To figure out the parameters set in QAudioFormat format, I executed the ALSA command line aplay to print out the information and matched them in the code.

Then I iterated through all of my audio devices until I reach the one we’re looking for, in our case it’s sysdefault:CARD=imx6qapalissgtl as @jeremias.tx showed me in one of my previous topic: TorizonCore Setting Audio Levels: No Simple Control detected by Amixer - Technical Support - Toradex Community. For code optimization, I’ll probably move up this device detection on application startup to avoid doing that everytime I want to play a sound.

From there I can simply call SoundManager::Instance()->playAudio(string audioFileName) from anywhere in the code.
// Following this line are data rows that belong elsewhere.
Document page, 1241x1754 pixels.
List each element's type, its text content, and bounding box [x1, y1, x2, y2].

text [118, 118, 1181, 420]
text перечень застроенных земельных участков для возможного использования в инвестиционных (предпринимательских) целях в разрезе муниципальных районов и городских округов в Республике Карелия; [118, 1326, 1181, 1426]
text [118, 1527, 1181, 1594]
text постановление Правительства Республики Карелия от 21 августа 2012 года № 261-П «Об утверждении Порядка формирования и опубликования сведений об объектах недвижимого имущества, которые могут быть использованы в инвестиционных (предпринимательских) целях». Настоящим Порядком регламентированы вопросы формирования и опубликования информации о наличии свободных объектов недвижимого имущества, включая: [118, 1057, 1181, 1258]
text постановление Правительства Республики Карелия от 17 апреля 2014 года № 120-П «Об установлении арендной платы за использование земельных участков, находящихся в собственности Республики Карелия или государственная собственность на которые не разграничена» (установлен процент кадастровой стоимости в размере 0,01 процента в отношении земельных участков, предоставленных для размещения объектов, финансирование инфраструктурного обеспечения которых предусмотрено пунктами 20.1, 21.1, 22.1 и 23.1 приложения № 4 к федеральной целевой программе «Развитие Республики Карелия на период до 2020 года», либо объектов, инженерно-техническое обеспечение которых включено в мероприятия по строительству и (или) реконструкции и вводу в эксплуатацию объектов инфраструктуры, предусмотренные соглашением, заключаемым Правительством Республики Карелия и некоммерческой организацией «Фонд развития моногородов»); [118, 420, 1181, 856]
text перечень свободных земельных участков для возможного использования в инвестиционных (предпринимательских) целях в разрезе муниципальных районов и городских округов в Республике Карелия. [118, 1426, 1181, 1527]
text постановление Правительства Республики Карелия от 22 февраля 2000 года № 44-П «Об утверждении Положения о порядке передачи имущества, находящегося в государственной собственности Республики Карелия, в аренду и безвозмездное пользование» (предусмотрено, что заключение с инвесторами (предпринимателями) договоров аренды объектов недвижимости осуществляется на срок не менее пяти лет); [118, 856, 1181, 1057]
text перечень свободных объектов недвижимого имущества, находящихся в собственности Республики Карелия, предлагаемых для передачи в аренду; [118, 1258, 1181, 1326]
I’ve tested with my app startup sound. It works, but there’s a very small amount of pops and cracks I’m hearing, so the quality isn’t as great as playing on command line. I’ll check around on Qt Forums to see if there’s a way to optimize sound quality.

Let me know if you found another method.

Thanks,
Anthony

Glad you were able to come up with something for Qt.

Turns out you have to add -DQT_FEATURE_alsa=ON to make experimental feature ON when you build Qt 6.5 from source.

Interesting that it’s an experimental feature in Qt. Well thank you for coming back and sharing your findings here!